→ **Text passage**:
# Wainwrights grain free dry or stay on arden grange?



## blade100 (Aug 24, 2009)

I've been looking at wainwrights grain free lamb and veg dry and on the site "whichdogfood" it's been given 4.4 out of 5.
Arden grange lamb and rice is 3.5 out of 5.

At the minute I feed my new gsd on arden grange lamb and rice as this is what I fed blade (rip) I've not long had ruby and she was previously fed pedigree complete beef 

But with all this talk of grains I thought I'd see about wainwrights dry. Its a decent price but is that because its a rubbish food?

In the past with my past gsd blade I tried him on Orijen only for him to have constant runny poos and awful wind.

I've also seen applaws dry dog food too.

And no I'm not wanting to feed raw.


----------



## Mum2Heidi (Feb 17, 2010)

My son has just switched from WW rabbit and rice to Eden. I know it gets a lot of bad reports about customer service but thankfully, he hasnt needed any other than the food delivered efficiently - which it was.

When I did a few sums for him, Eden was cheaper to feed than the WW rabbit and rice. Their grain free kibble is more expensive than Eden. All good price per bag but you need to feed more and that's where it gets you.

Millies wolf heart gets great feedback here and doesnt include eggs or chicken which is good if your dog has intolerances. They also offer more than one variety. It worked out a bit more expensive than Eden (depending on variety). Millies also comes in smaller bags than Eden and you dont have to but 2x15k sacks to get free delivery.

That said, my son's dog is doing great on Eden and he's happy to buy 30k at a time 

If it's a choice between sticking with AG or WW, then I would say AG as long as your dog has no issue's with grain. You could always send them an email with any queries. Ness (their nutritionist) is the only one I know that give unbiased advice. If AG isnt for your dog, she will say so!!


----------



## Burrowzig (Feb 18, 2009)

I was looking at the grain free lamb food recently and it does look good. I don't know if the price is comparable but if it was, I'd go for the WW over the AG with rice. However is AG is better value (look at the recommended feeding amounts, too), and your dog is OK with rice and otherwise doing well on the food, there'd be no need to change.

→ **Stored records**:

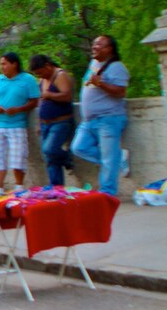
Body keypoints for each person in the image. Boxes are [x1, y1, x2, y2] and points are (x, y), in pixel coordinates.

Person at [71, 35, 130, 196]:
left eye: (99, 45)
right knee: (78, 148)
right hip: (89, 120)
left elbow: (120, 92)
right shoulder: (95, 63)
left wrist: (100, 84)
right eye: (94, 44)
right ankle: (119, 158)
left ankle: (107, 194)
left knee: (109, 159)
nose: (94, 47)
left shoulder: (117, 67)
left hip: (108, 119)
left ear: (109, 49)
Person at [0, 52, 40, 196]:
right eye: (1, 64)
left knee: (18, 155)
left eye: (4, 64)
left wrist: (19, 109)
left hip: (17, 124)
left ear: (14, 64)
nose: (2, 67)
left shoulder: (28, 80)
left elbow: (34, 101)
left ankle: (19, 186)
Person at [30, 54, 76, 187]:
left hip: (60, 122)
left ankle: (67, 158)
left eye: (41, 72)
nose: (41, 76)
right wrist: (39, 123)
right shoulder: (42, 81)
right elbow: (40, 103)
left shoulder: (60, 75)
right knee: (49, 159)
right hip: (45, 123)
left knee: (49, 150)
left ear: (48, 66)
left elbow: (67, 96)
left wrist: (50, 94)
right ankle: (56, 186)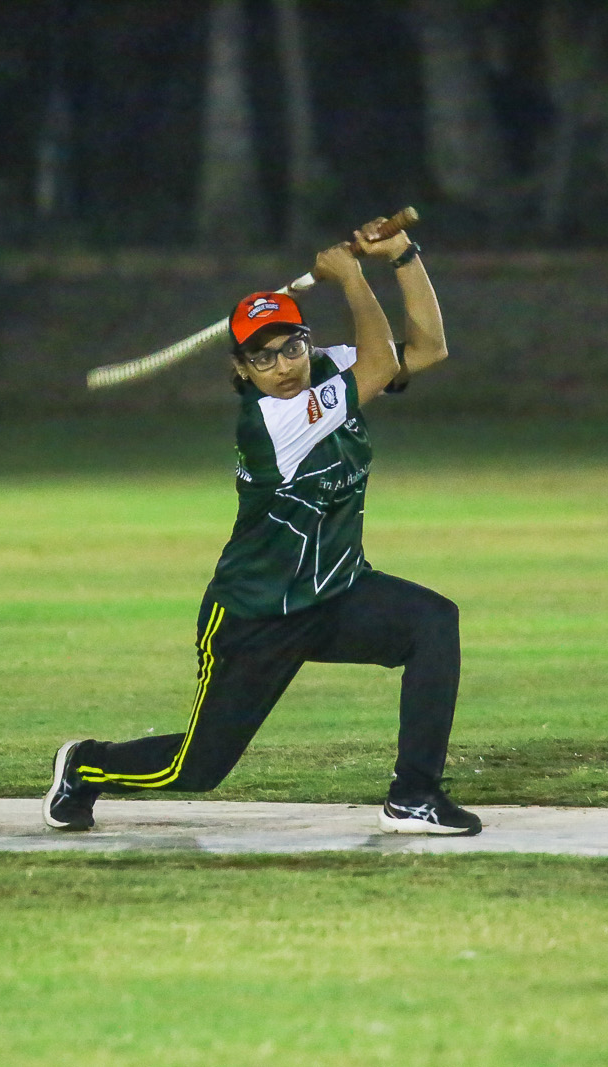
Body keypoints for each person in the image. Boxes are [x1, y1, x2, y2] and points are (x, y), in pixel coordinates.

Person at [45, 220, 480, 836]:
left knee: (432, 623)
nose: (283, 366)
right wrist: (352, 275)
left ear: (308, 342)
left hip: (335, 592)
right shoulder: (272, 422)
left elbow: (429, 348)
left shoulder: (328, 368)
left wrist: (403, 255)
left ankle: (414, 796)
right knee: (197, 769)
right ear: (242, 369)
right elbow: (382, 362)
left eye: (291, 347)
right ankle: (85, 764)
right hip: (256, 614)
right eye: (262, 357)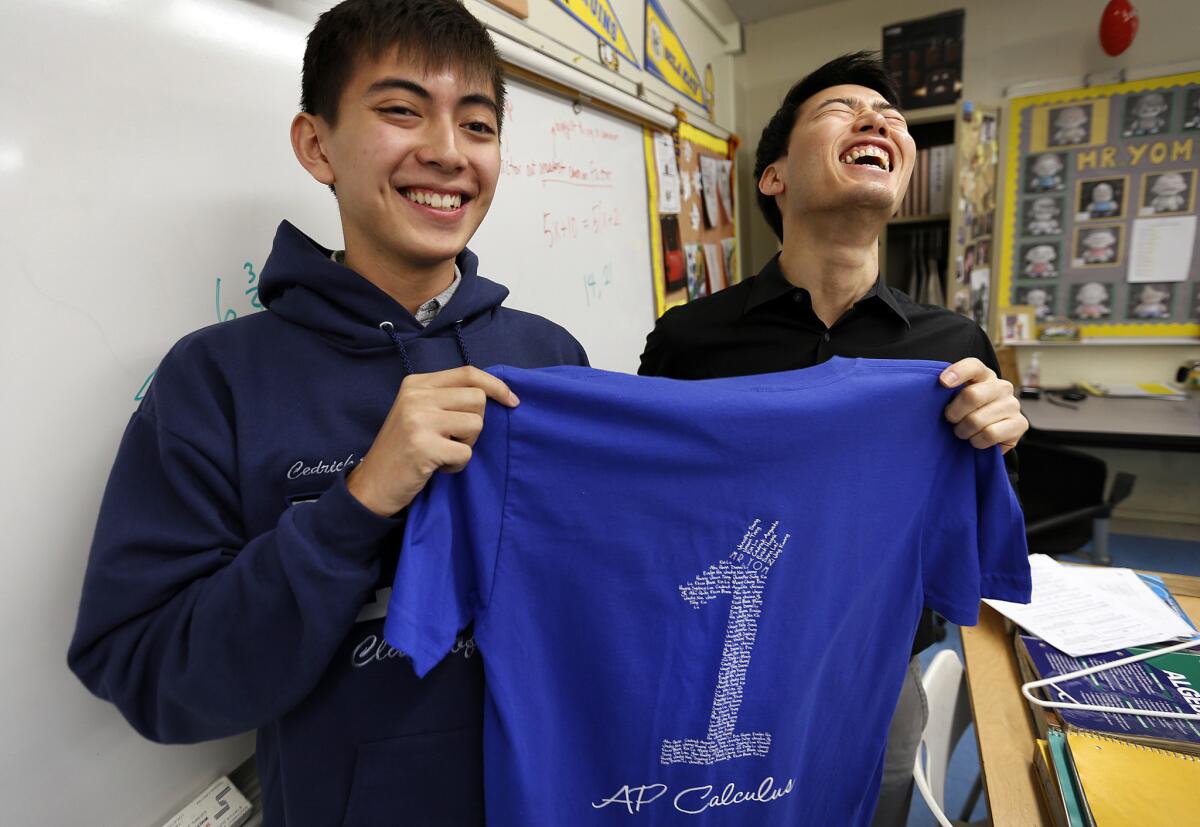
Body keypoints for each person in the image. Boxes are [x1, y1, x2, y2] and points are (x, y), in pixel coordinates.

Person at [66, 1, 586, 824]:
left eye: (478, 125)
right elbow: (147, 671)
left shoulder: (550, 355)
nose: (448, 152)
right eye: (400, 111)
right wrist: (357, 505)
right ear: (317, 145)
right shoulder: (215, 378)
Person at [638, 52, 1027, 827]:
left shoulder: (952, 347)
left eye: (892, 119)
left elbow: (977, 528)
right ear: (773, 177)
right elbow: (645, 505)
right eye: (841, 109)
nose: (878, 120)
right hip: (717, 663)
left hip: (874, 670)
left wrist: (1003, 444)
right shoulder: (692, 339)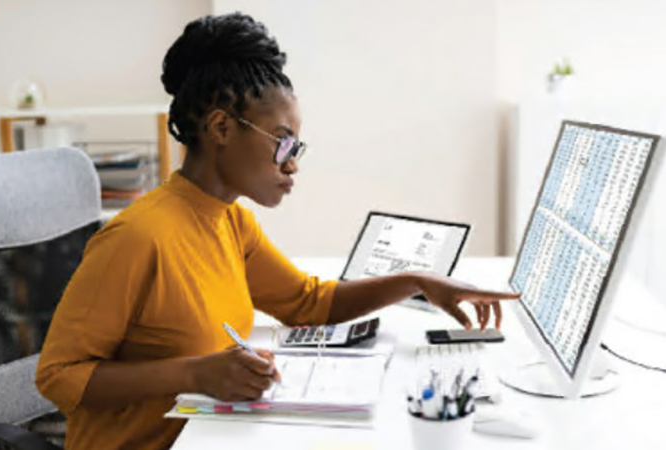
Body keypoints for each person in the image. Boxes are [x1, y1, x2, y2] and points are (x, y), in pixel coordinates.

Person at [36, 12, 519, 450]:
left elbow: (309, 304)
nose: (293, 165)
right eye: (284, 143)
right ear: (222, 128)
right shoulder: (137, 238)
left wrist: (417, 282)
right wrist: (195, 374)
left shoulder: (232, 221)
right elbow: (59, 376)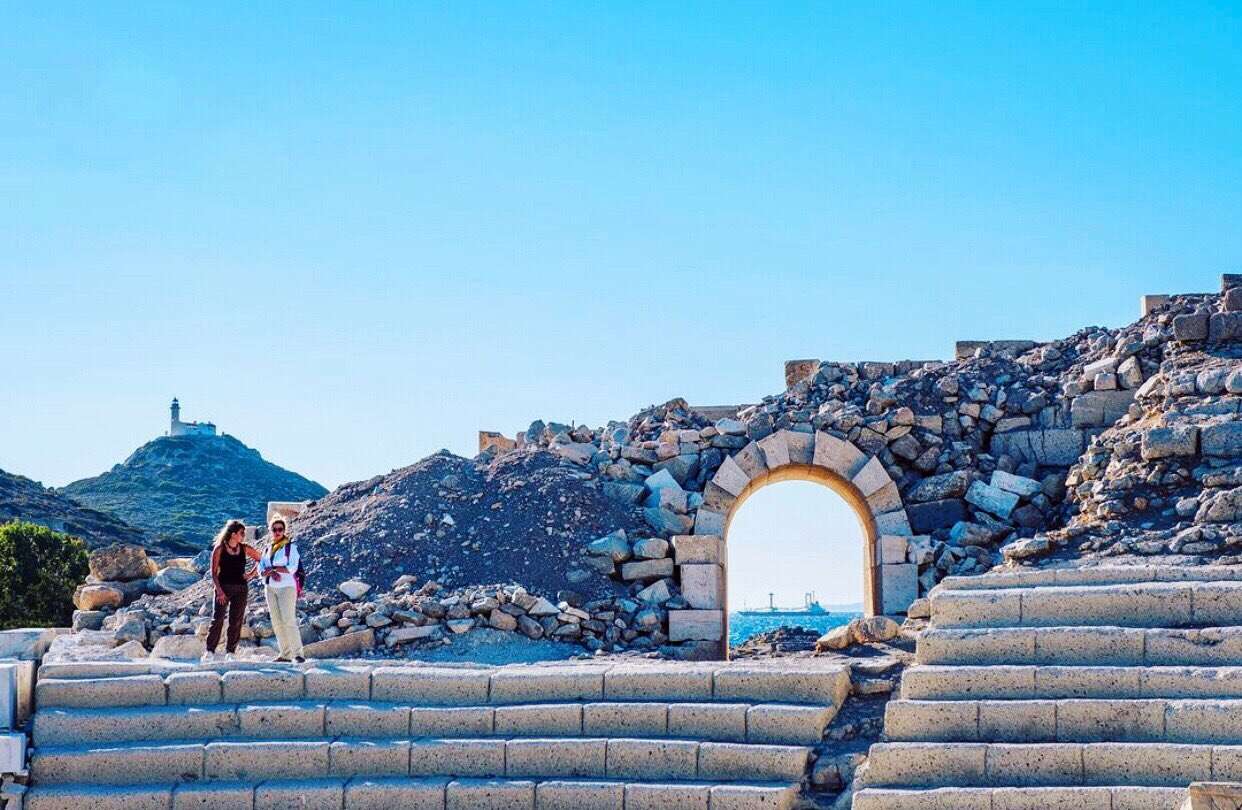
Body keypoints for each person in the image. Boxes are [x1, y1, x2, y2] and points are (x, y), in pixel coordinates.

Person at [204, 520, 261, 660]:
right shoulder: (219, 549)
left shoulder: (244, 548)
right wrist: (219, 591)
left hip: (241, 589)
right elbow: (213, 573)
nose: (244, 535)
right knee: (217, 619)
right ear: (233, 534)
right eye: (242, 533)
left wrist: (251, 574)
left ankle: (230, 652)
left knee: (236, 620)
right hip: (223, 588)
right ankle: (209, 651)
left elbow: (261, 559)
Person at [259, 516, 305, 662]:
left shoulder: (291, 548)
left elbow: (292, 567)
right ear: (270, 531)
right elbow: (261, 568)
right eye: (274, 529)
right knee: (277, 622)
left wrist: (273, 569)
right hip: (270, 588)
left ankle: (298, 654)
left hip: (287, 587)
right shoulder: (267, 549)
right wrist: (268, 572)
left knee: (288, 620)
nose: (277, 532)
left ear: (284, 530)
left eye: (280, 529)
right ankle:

→ **Things to do**:
(a) According to Mum2Heidi in the dog food thread, why did Eden cost less to feed than WW rabbit and rice?
(b) Write out the dog food thread word for word, from "## blade100 (Aug" to "a rubbish food?".
(c) Resume the dog food thread after its last sentence.

→ **Answer section**:
(a) WW rabbit and rice is a good price per bag, but you need to feed more of it. That larger feeding amount made it cost more overall than Eden.

(b)
## blade100 (Aug 24, 2009)

I've been looking at wainwrights grain free lamb and veg dry and on the site "whichdogfood" it's been given 4.4 out of 5.
Arden grange lamb and rice is 3.5 out of 5.

At the minute I feed my new gsd on arden grange lamb and rice as this is what I fed blade (rip) I've not long had ruby and she was previously fed pedigree complete beef 

But with all this talk of grains I thought I'd see about wainwrights dry. Its a decent price but is that because its a rubbish food?

(c)
One of my dogs is OK with rice, but is doing smaller, better-formed poos since changing to completely cereal free. I went for this Lupo Sensitive 24/10 Dog Food. Free Delivery on orders £25+ at zooplus! which is like no dog food I've ever seen before! Very dense, and strange to feed so little. Although she was fine on what she had before, my other dog needs grain free and I'm fed up with 2 bins cluttering up the kitchen.


----------



## bay20 (Aug 14, 2013)

blade100 said:


> I've been looking at wainwrights grain free lamb and veg dry and on the site "whichdogfood" it's been given 4.4 out of 5.
> Arden grange lamb and rice is 3.5 out of 5.
> 
> At the minute I feed my new gsd on arden grange lamb and rice as this is what I fed blade (rip) I've not long had ruby and she was previously fed pedigree complete beef
> ...


i feed Arden Grange Sensitive now which is grain free and this has worked wonders for my dogs sensitive tum.


----------



## blade100 (Aug 24, 2009)

I think I will leave her on Arden grange lamb and rice then, we've gradually weaned her off the awful pedigree complete and she seems to be doing ok on the AG. I think I will buy the grain free WW's tinned meat to add to it just to make interesting for her as she won't eat dry on its own. Having to mix sardines into it.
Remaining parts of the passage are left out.